Четвертый класс, пятый, шестой…

Опустошив местечковую и школьную библиотеки, они отправятся в клуб-читальню совхоза, открытую в бывшем помещичьем амбаре, и, пугая упитанных крыс, многочисленный род которых хозяйничал здесь со времен крепостничества, будут запихивать за пазухи и за голенища сапог обгрызенные газеты, а между тем косоглазый заведующий, выдувший целую бутылку вина, будет спать блаженным сном напротив печки, которую никто целыми неделями не топил, а когда проснется, попытается отогреть замерзшие чернила; он будет долго стыдить сорванцов за то, что они-де повсюду ищут дураков, и хотя он все видит, но ему неудобно говорить: вы ученые, может, вы понимаете больше, чем я. Но они быстро заткнут ему глотку: «Если ты будешь так говорить, — скажет Альбинас, — мы в газету напишем, какой тут у тебя порядок. Книги гниют, стены в дырах, у печки куча дров, только ее никто ни разу за зиму не затопил, а вот заведующий, хитрец, греется — сидит и хлещет вино. Разве такой должен быть порядок в клубном учреждении? Разве такой?»

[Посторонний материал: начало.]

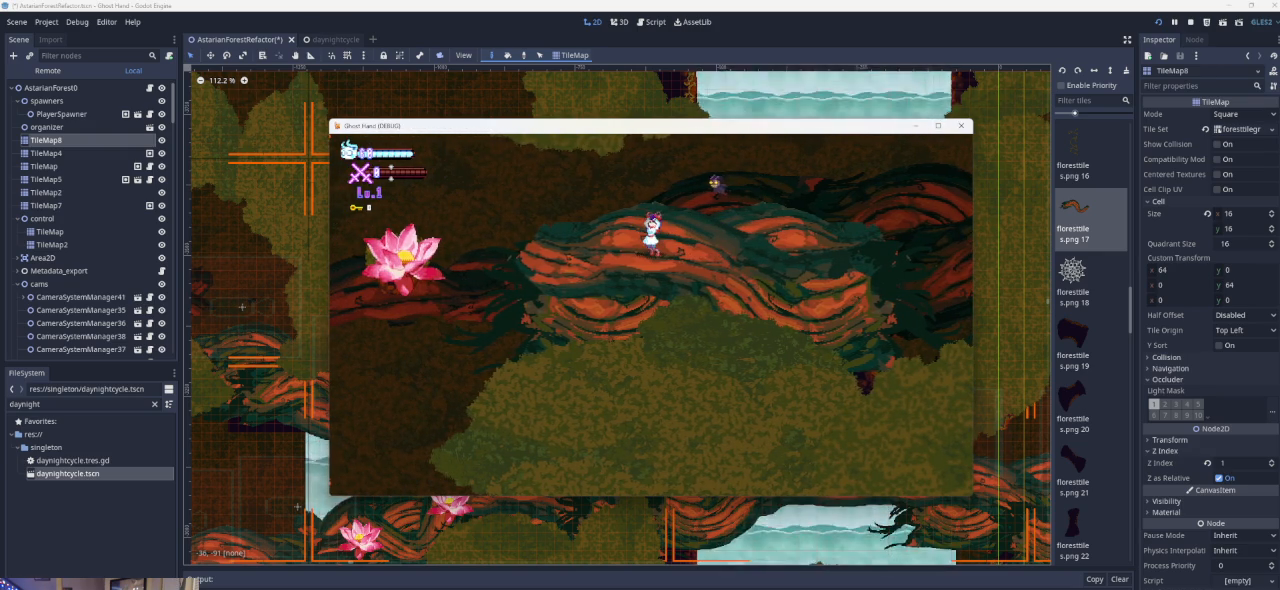
{"buttons": [], "left_stick": "center", "events": []}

Уже в сумерках они выскальзывали во двор, и на них обрушивалась рассвирепевшая вьюга или ливень, и надрывали животики и лезли из кожи вон, чтобы перещеголять друг друга — что-нибудь посмешнее сказать или выкинуть…


Настоящей эпидемией стали в школе приключения Тарзана. Выцветшие, потрепанные, сотни раз склеенные и разодранные, без начала и конца книжонки тайком переходили из рук в руки. Если какой-нибудь мальчуган ни с того ни с сего принимался аукать, кривляться или лазать по деревьям — все знали: он Тарзан.

Тарзан — какой-нибудь хилый паренек с желтым лицом — то и дело разглядывал высокие клены, крутился в поисках «удобного местечка», поглядывая, на какую бы верхушку дерева взобраться.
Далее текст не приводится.